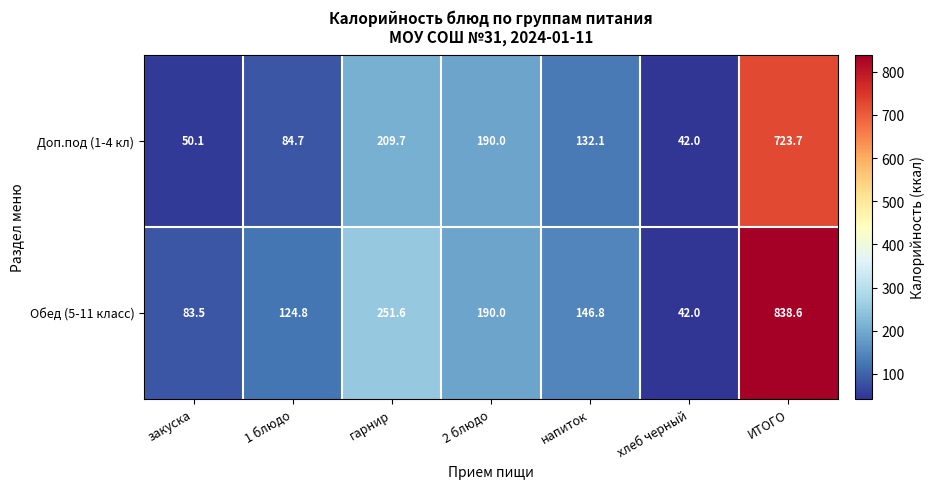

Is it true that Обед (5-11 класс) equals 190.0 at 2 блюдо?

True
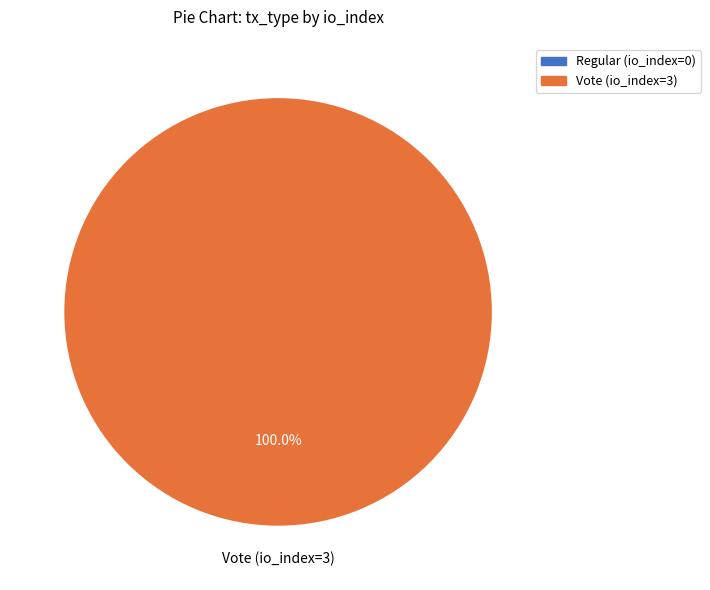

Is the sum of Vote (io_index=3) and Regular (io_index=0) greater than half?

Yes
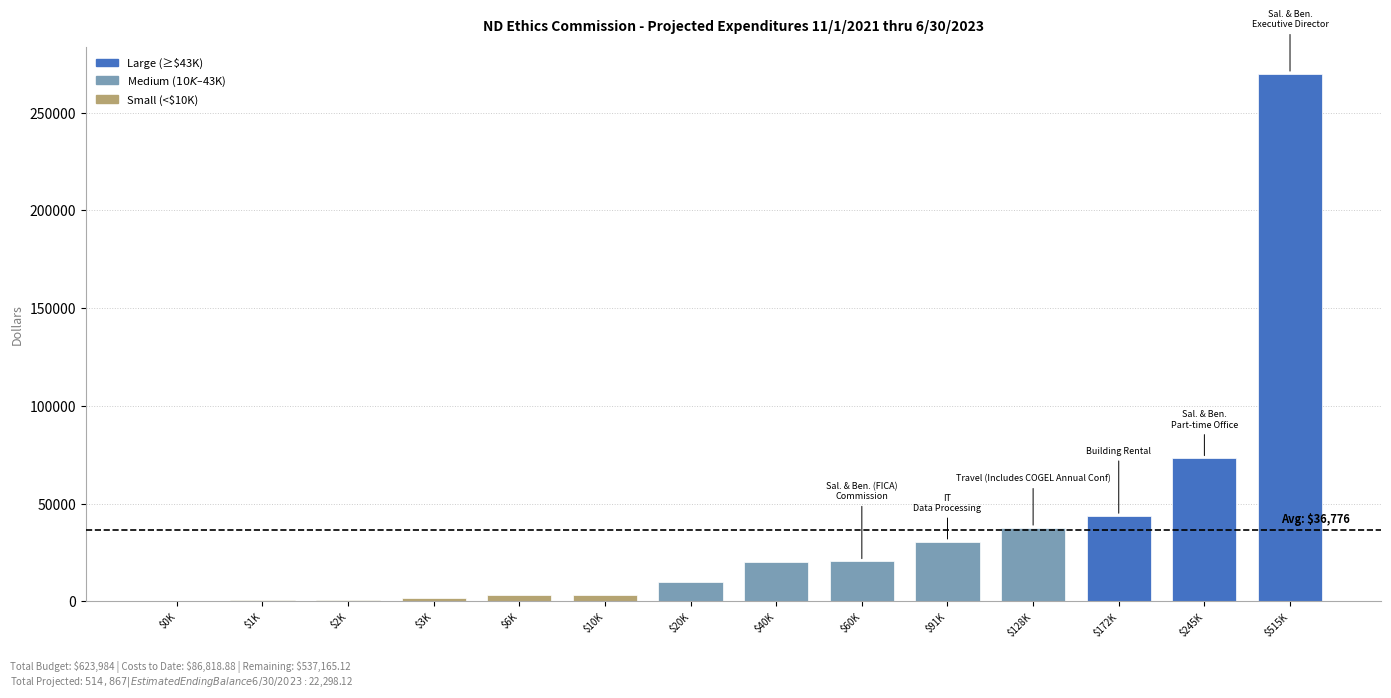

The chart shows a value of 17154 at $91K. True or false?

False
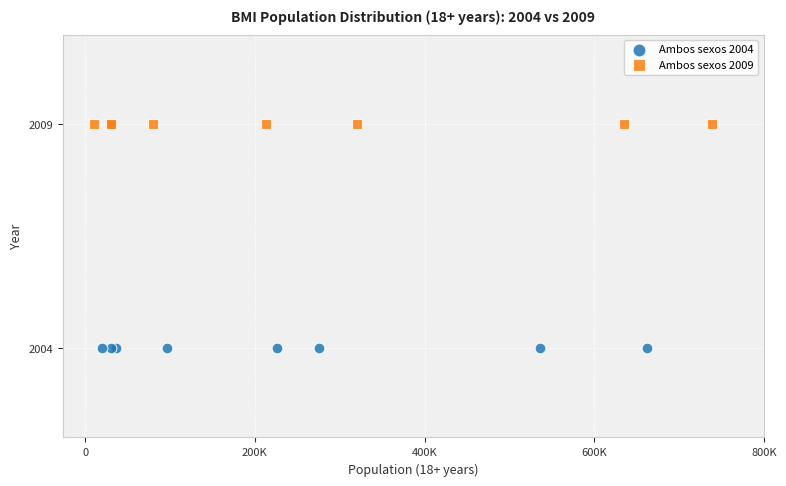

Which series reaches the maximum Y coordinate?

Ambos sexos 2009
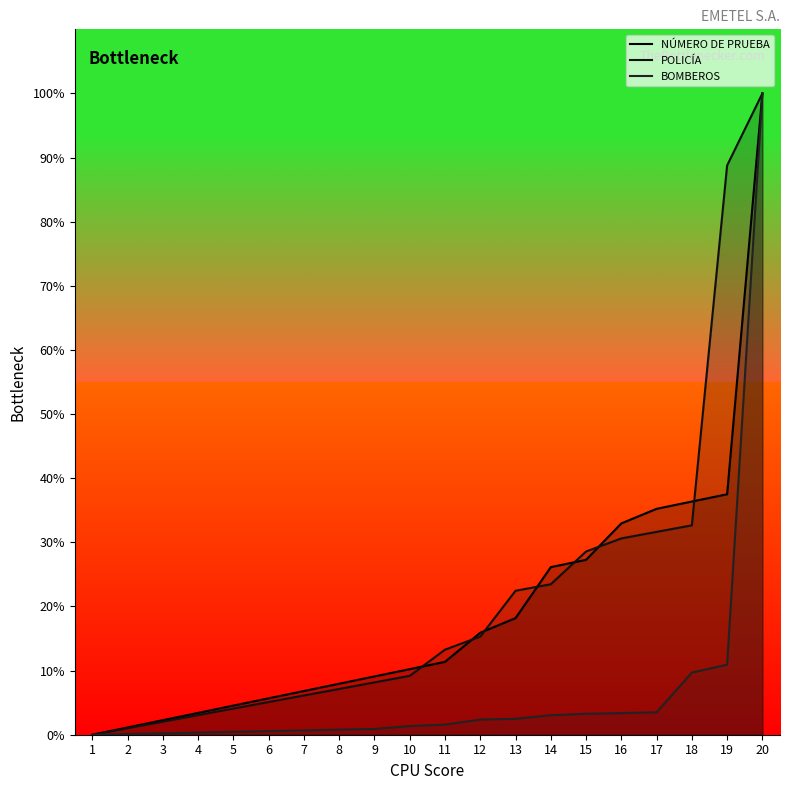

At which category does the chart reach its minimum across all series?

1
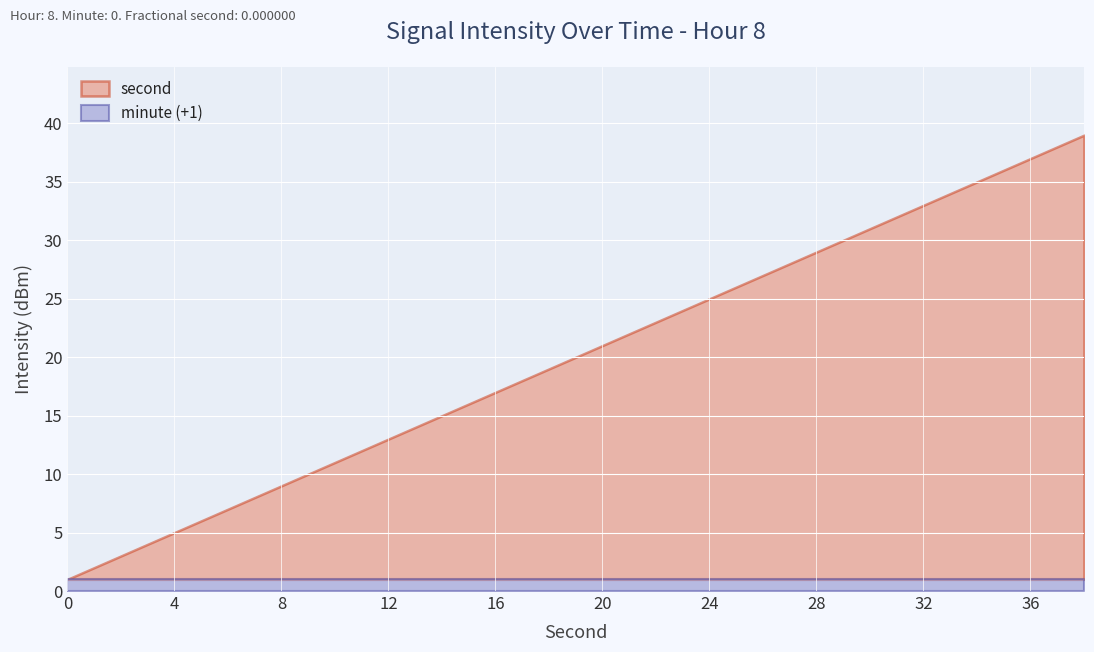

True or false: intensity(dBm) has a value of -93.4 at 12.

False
______
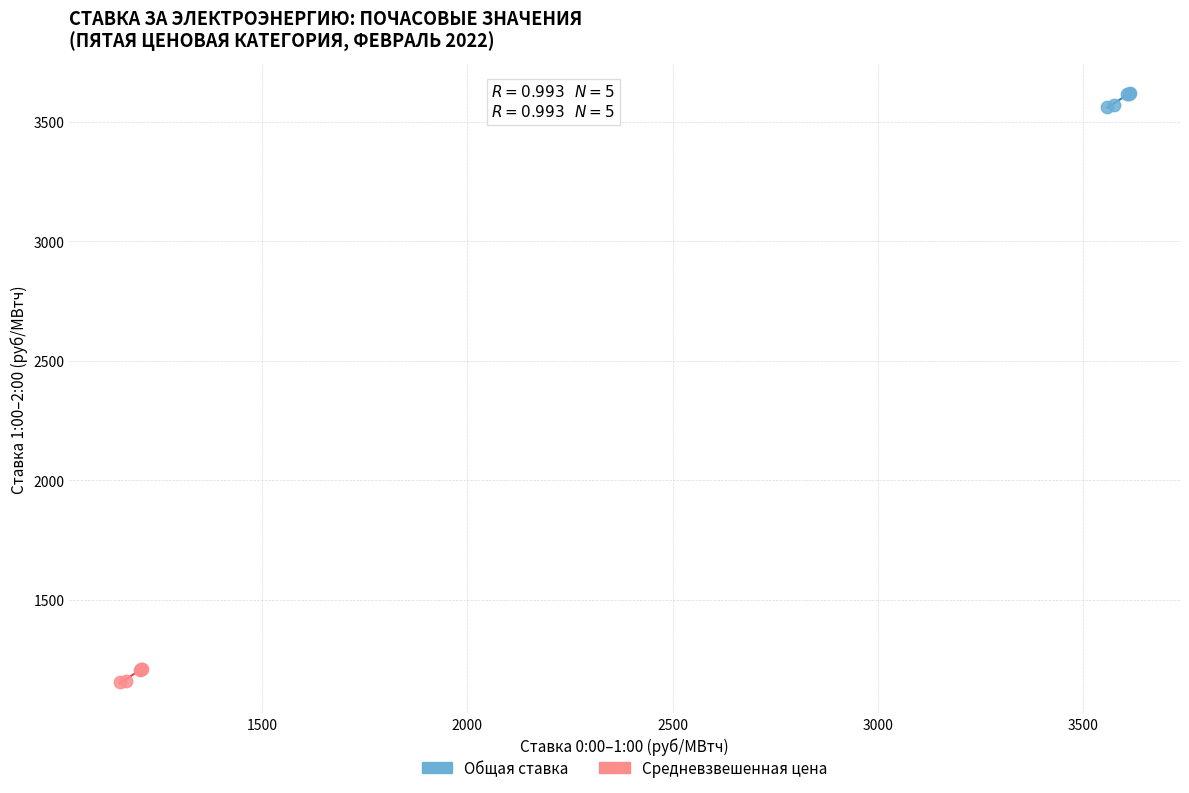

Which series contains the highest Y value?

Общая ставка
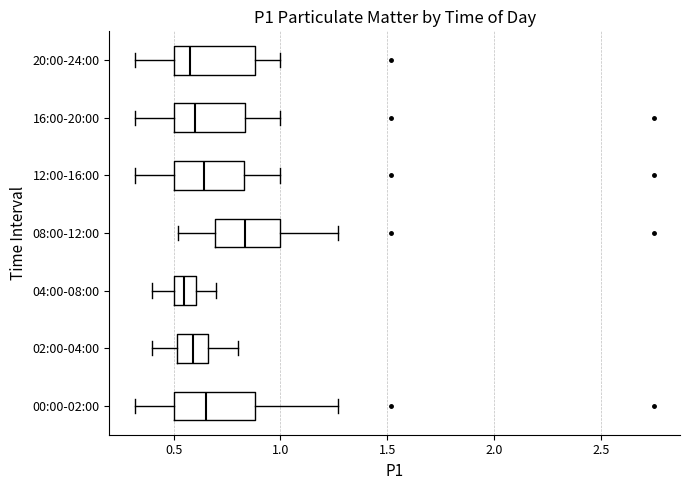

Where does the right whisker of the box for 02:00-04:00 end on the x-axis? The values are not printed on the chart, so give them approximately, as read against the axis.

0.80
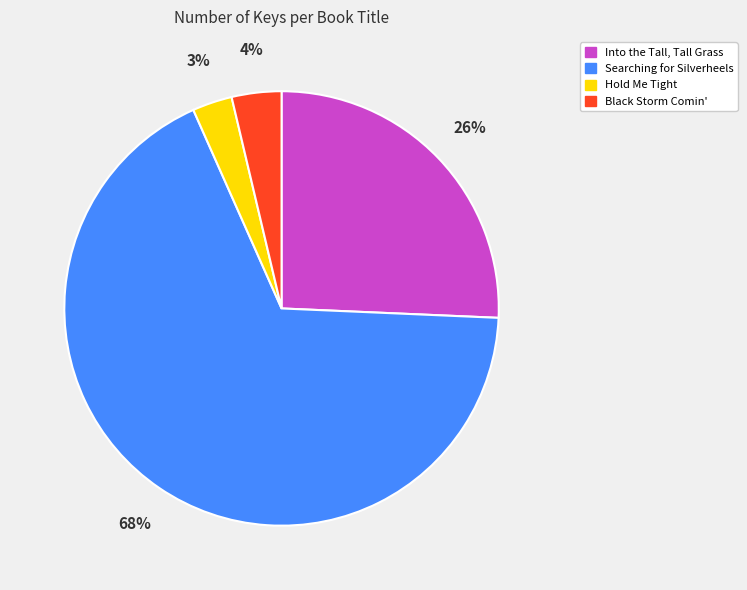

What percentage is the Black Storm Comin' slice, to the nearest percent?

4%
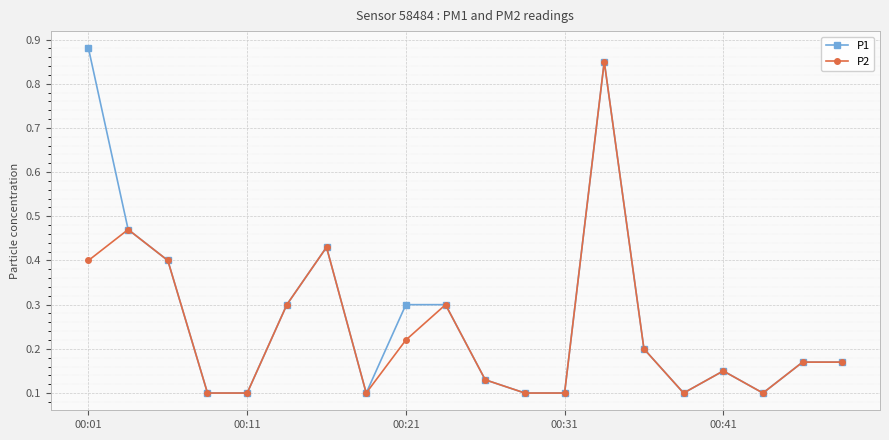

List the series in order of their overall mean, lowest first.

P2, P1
______
Please copy out the lines of the items from the line holding "Ambos sexos 2009" through the line holding "True or false: intensity(dBm)", inclusive, exactly as they appear, leaving out the pictures.

| TASK SOLUTION |
Ambos sexos 2009

At which category does the chart reach its minimum across all series?

1

True or false: intensity(dBm) has a value of -93.4 at 12.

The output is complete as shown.